## [Activity]
Tally how many of the lines below contain the string "Uyuşturucu", with uppercase and lowercase letters treated as distinct, and reply with that number alone.
------
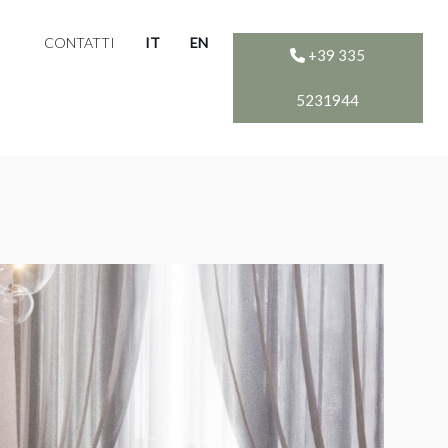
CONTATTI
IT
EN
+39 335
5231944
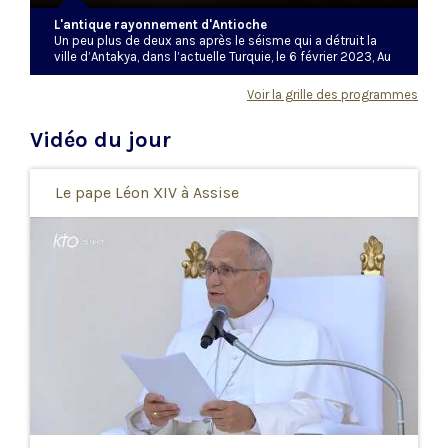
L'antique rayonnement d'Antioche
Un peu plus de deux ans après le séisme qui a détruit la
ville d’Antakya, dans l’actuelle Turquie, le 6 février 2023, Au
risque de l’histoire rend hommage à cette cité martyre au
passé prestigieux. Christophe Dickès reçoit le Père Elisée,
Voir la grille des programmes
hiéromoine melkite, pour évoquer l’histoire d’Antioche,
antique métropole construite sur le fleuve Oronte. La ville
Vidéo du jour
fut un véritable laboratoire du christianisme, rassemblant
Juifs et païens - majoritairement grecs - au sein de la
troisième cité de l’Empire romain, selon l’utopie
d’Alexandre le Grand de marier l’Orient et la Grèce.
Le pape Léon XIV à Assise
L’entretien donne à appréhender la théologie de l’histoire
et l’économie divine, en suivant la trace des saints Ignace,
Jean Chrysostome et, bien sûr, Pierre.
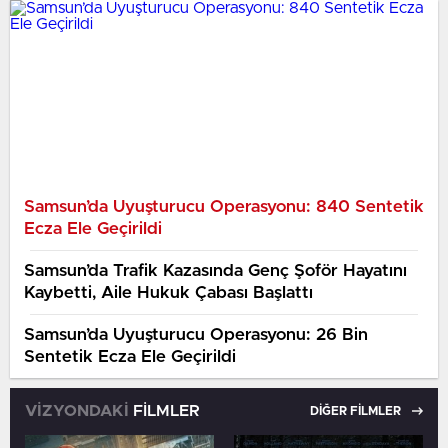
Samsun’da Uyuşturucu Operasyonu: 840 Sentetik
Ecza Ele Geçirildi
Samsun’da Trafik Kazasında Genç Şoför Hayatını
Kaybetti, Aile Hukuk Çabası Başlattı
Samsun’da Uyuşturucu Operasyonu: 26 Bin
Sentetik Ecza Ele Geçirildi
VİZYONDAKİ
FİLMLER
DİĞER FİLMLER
------
## [Output below]
2